Other areas not offered in abundance at the current 2,800-square-foot building are shared study spaces. Now they are spread throughout the building. A welcoming entry plaza plus a patio at the rear will be available for students to study, gather or relax between classes.

Five dual-occupancy offices are designated for faculty while five offices will be for administration staff. Bermann estimates the facility will be ready for new furniture and equipment to be installed in July. Faculty may move into their offices the first of August as fall classes are scheduled to begin Aug. 17.

Students, faculty and staff will have 42 parking spaces at the new site. Many will park there on the half-day of orientation scheduled for Aug. 14. The campus also plans to host the public at its annual Tomato Sandwich Supper on Sept. 24.

UNG students, faculty and staff as well as visitors will have easier and safer access onto the campus thanks to a Local Maintenance and Improvement Grant (LMIG) from the Georgia Department of Transportation, announced state Speaker David Ralston (R-Blue Ridge). The $150,000 will help fund modifications to Ga. 515 including a Reduced Conflict U-Turn (RCUT) intersection, which will allow cars traveling north from downtown Blue Ridge to turn left onto campus. 

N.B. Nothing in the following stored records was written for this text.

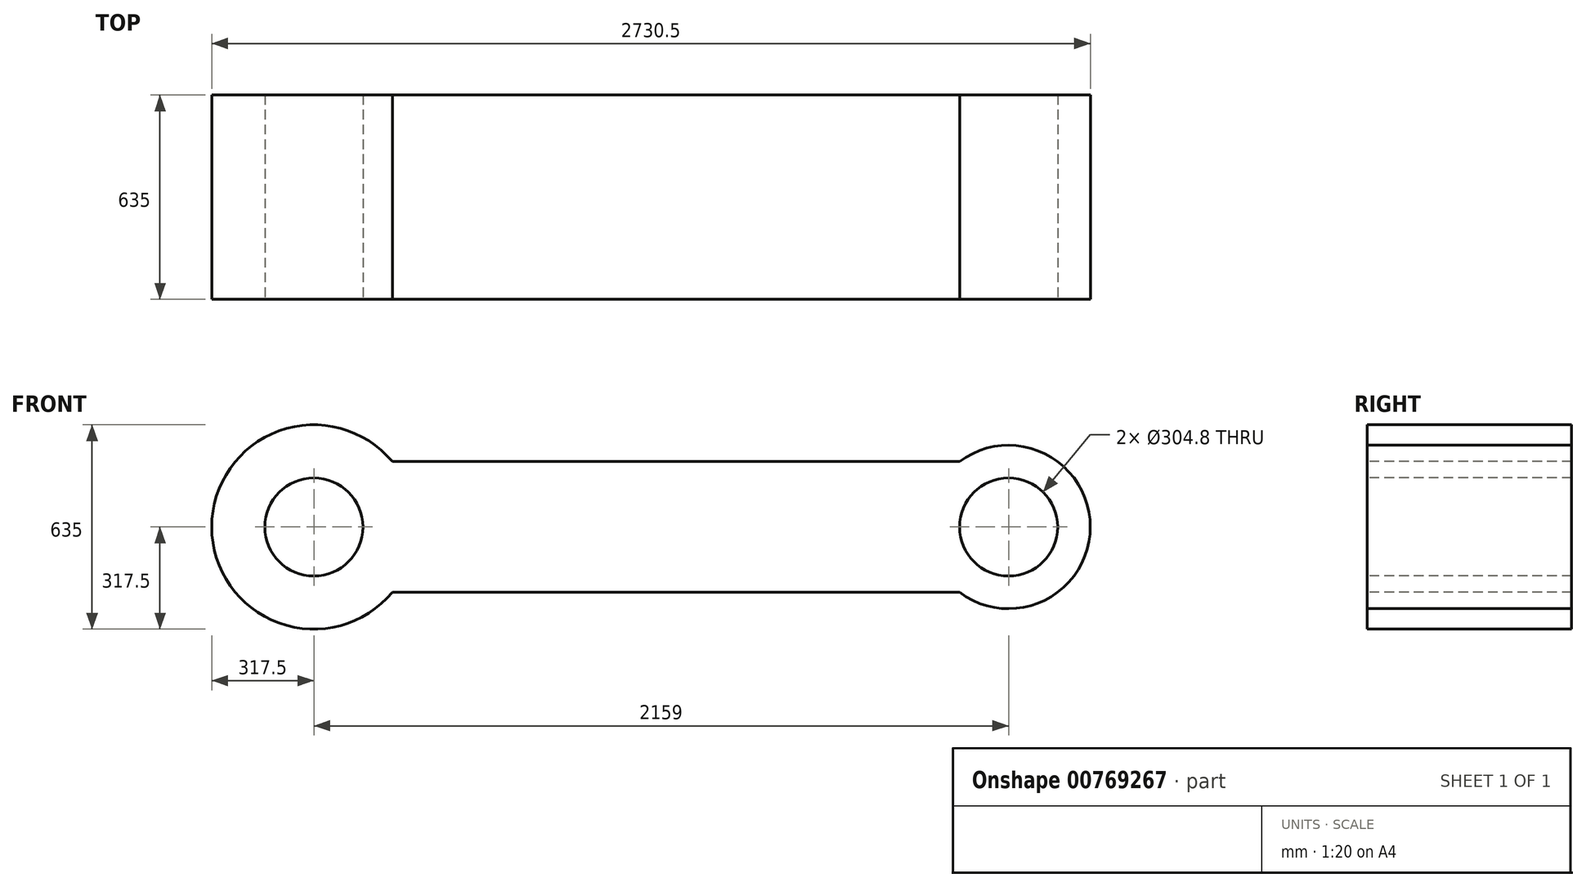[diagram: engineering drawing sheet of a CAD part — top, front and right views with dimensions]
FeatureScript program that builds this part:
annotation { "Feature Type Name" : "Feature", "Feature Type Description" : "" }
export const myFeature = defineFeature(function(context is Context, id is Id, definition is map)
    precondition{}
    {
        {
            var Q0;
            Q0=qCreatedBy(makeId("Front.planeOp"),FACE);
            var sketch = newSketch(context, id + "F0", { "sketchPlane" : qUnion([Q0])});
            skCircle(sketch, "E0", {"center": v(0, 0) * mm, "radius": 317.5 * mm});
            skCircle(sketch, "E1", {"center": v(2159, 0) * mm, "radius": 254 * mm});
            skLineSegment(sketch, "E2", {"start": v(243.96, 203.2) * mm, "end": v(2006.6, 203.2) * mm});
            skLineSegment(sketch, "E3.MirrorCS", {"start": v(243.96, -203.2) * mm, "end": v(2006.6, -203.2) * mm});
            skCircle(sketch, "E4", {"center": v(0, 0) * mm, "radius": 152.4 * mm});
            skCircle(sketch, "E5", {"center": v(2159, 0) * mm, "radius": 152.4 * mm});
            skSolve(sketch);
        }
        {
            var Q0;
            Q0=makeQuery(id+"F0.imprint","IMPRINT",FACE,{"disambiguationData":[TD([[makeQuery(id+"F0.imprint","IMPRINT",EDGE,{"derivedFrom":sQuery(id+"F0.wireOp",EDGE,"E4")}),-1.0]])]});
            var Q1;
            {var subQ0=sQuery(id+"F0.wireOp",EDGE,"E2");Q1=makeQuery(id+"F0.imprint","IMPRINT",FACE,{"disambiguationData":[TD([[makeQuery(id+"F0.imprint","IMPRINT",EDGE,{"derivedFrom":subQ0}),-1.0]])]});}
            var Q2;
            Q2=makeQuery(id+"F0.imprint","IMPRINT",FACE,{"disambiguationData":[TD([[makeQuery(id+"F0.imprint","IMPRINT",EDGE,{"derivedFrom":sQuery(id+"F0.wireOp",EDGE,"E5")}),-1.0]])]});
            var Q3;
            Q3=sQuery(id+"F0.wireOp",EDGE,"E0");
            var Q4;
            Q4=sQuery(id+"F0.wireOp",EDGE,"E2");
            var Q5;
            Q5=sQuery(id+"F0.wireOp",EDGE,"E3.MirrorCS");
            var Q6;
            Q6=sQuery(id+"F0.wireOp",EDGE,"E1");
            var Q7;
            Q7=sQuery(id+"F0.wireOp",EDGE,"E5");
            extrude(context, id + "F1", {"entities" : qUnion([Q0, Q1, Q2]), "surfaceEntities" : qUnion([Q3, Q4, Q5, Q6, Q7]), "oppositeDirection" : true, "depth" : 635 * mm, "offsetDistance" : 25.4 * mm});
        }
    });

The Georgia General Assembly funded the $5.5 million project in the 2019 fiscal year. Georgia Speaker of the House of Representatives David Ralston, a UNG alumnus who represents Georgia District 7, including Fannin County, in the General Assembly, helped secure the money.

"This building will give our students, faculty and staff a home of their own," said Ken Crowe, assistant vice president of facilities at UNG. "And this building is a statement to the community. UNG is driving a stake in the ground to say we are here for the long haul."